The struggle continues

The demands of the coalition, which protested at the beginning of August, would probably have been agreed to by all the miners killed 8 years ago. The demands for permanent jobs, decent housing and clean water for all were at the core of their own protests even back in 2012: Many of the workers were confronted with precarious employment contracts as temporary workers, not to mention the catastrophic situation in Marikana regarding housing and water supply. When the protesters of August 1 talk about a universal health system, they also mean the situation of many mineworkers who have been exposed to health risks such as tuberculosis and silicosis for decades due to their work in the dangerous mines, return ill to their home regions and wait for death there without consistent medical care.

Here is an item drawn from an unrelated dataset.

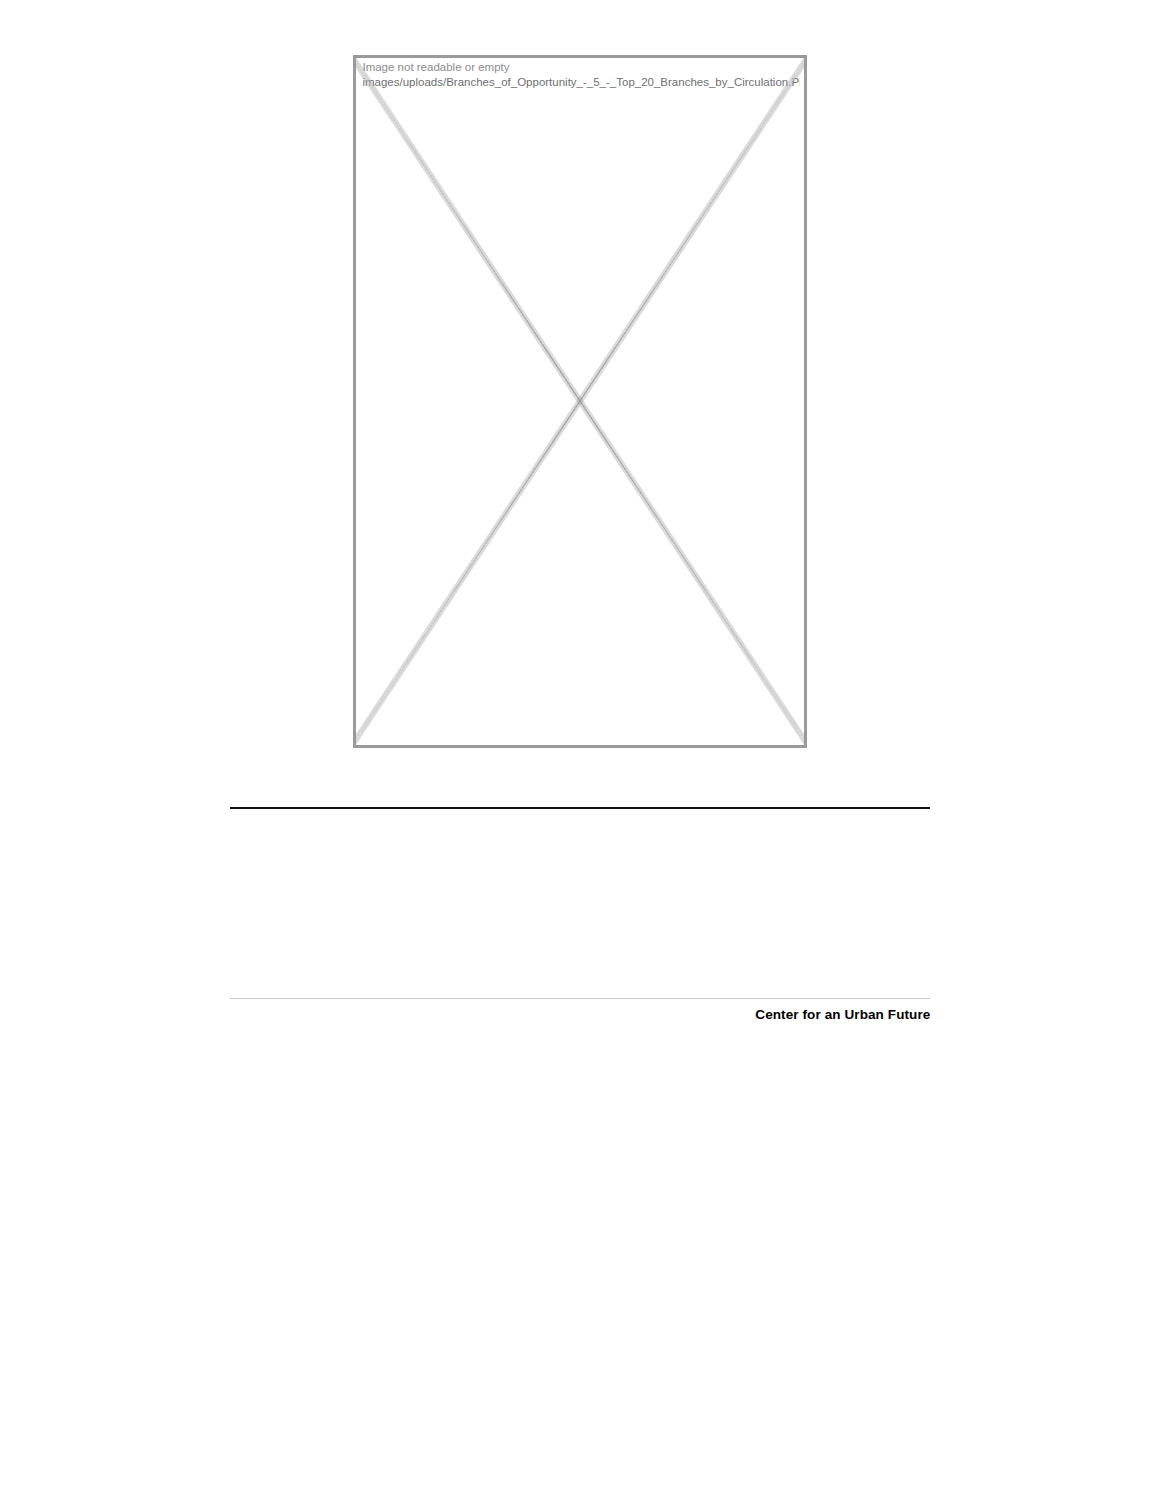Image not readable or empty
images/uploads/Branches_of_Opportunity_-_5_-_Top_20_Branches_by_Circulation.PNG
Center for an Urban Future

We are talking about people here who are pulling some of the most valuable metals such as platinum and gold out of the ground, with which their respective companies, in the case of platinum yesterday Lonmin and today Sibanye Stillwater, are making huge profits. The miners of Marikana 2012 would also have agreed to the demand for a universal, unconditional basic income, because back then their salaries did not allow them to live a life of dignity. A consistent basic income, which would also benefit their family members, would have relieved them of the pressure as the only bread winners of their families, and the families as a whole would have more at their disposal to satisfy their own basic needs without an everyday struggle. Yet even today, eight years after the Marikana massacre, the families of the deceased are still confronted with the mere fight for survival, and Marikana is now considered synonymous with the struggle for human dignity and appreciation of the lives of the miners, which has not lost any of its relevance. On the contrary, the effects of the Covid-19 Pandemic make the contours of the daily struggle for survival even more visible to the entire South African society. The mineworkers are an integral and important part of this society. What makes their situation a particular scandal is the paradox that they belong to a sector that generates wealth on a large scale for a few profiteers in South Africa and worldwide, while at the same time plunging their own workforce into deep poverty. Therefore, the struggle for structural change must continue. For the miners, the communities affected by the extraction of raw materials and the South African population must finally be able to experience justice. “Aluta Continua, Victoria Ascerta!” – “The struggle continues, victory is certain!”